## The problem:
In the rows below, turn the lines between the one containing "kingdom: Fungi" and the one containing "scientific name: Thalasseus elegans", inclusive, into a numbered list, omitting any blank lines.

Extracted records:
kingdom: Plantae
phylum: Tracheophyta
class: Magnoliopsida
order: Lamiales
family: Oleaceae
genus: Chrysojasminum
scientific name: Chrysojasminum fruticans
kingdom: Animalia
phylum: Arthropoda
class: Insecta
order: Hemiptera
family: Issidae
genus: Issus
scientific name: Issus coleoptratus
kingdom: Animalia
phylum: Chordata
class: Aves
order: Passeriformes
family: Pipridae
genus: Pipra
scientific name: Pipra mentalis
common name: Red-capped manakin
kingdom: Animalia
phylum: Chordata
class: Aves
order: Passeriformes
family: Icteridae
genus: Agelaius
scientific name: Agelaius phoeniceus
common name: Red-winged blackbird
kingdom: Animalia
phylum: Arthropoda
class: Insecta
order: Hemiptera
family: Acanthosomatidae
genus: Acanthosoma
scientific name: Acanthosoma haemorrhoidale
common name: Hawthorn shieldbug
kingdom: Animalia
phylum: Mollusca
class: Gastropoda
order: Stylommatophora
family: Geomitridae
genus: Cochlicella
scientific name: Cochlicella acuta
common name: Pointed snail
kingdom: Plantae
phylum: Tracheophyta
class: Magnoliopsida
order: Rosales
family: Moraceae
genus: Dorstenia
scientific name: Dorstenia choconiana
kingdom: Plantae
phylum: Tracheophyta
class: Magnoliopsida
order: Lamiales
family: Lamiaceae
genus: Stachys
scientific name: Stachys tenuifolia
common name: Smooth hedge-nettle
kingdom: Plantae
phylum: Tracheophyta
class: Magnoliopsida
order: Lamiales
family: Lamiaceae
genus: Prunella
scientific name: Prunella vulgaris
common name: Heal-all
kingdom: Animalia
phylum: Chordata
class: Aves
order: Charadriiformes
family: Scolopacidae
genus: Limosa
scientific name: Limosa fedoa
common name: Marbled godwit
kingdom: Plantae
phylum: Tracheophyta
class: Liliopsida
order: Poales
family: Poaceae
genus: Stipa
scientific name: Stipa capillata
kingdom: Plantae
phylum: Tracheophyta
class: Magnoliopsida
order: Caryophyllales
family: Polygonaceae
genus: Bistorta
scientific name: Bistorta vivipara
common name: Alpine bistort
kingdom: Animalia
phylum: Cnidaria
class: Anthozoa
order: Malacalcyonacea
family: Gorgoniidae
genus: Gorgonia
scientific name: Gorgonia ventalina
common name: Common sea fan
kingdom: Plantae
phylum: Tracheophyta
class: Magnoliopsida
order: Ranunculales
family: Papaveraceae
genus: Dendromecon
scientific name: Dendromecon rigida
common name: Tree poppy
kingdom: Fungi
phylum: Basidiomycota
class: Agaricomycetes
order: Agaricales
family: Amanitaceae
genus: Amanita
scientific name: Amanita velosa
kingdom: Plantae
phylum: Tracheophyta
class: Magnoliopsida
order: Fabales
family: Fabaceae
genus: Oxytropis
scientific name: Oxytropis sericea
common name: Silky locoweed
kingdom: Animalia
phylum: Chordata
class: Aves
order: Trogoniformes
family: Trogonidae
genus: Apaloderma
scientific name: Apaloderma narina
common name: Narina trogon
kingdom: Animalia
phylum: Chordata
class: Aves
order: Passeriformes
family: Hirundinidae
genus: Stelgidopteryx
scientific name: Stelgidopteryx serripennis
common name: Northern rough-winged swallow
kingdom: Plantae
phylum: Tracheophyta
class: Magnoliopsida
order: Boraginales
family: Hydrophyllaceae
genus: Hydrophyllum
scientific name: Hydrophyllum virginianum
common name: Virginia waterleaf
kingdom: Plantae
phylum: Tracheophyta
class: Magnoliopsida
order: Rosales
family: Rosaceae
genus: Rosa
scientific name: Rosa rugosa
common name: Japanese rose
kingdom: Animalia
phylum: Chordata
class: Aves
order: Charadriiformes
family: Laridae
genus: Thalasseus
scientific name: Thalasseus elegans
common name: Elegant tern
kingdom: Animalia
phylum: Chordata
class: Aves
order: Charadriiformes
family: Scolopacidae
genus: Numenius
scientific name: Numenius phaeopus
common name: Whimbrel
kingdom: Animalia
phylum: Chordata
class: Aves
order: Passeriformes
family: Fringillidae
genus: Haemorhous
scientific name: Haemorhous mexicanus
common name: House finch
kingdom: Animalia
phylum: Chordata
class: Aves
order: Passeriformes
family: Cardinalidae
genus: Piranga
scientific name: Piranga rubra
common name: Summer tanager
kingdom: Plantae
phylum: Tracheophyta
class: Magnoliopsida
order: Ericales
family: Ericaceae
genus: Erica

## Expected output:
1. kingdom: Fungi
2. phylum: Basidiomycota
3. class: Agaricomycetes
4. order: Agaricales
5. family: Amanitaceae
6. genus: Amanita
7. scientific name: Amanita velosa
8. kingdom: Plantae
9. phylum: Tracheophyta
10. class: Magnoliopsida
11. order: Fabales
12. family: Fabaceae
13. genus: Oxytropis
14. scientific name: Oxytropis sericea
15. common name: Silky locoweed
16. kingdom: Animalia
17. phylum: Chordata
18. class: Aves
19. order: Trogoniformes
20. family: Trogonidae
21. genus: Apaloderma
22. scientific name: Apaloderma narina
23. common name: Narina trogon
24. kingdom: Animalia
25. phylum: Chordata
26. class: Aves
27. order: Passeriformes
28. family: Hirundinidae
29. genus: Stelgidopteryx
30. scientific name: Stelgidopteryx serripennis
31. common name: Northern rough-winged swallow
32. kingdom: Plantae
33. phylum: Tracheophyta
34. class: Magnoliopsida
35. order: Boraginales
36. family: Hydrophyllaceae
37. genus: Hydrophyllum
38. scientific name: Hydrophyllum virginianum
39. common name: Virginia waterleaf
40. kingdom: Plantae
41. phylum: Tracheophyta
42. class: Magnoliopsida
43. order: Rosales
44. family: Rosaceae
45. genus: Rosa
46. scientific name: Rosa rugosa
47. common name: Japanese rose
48. kingdom: Animalia
49. phylum: Chordata
50. class: Aves
51. order: Charadriiformes
52. family: Laridae
53. genus: Thalasseus
54. scientific name: Thalasseus elegans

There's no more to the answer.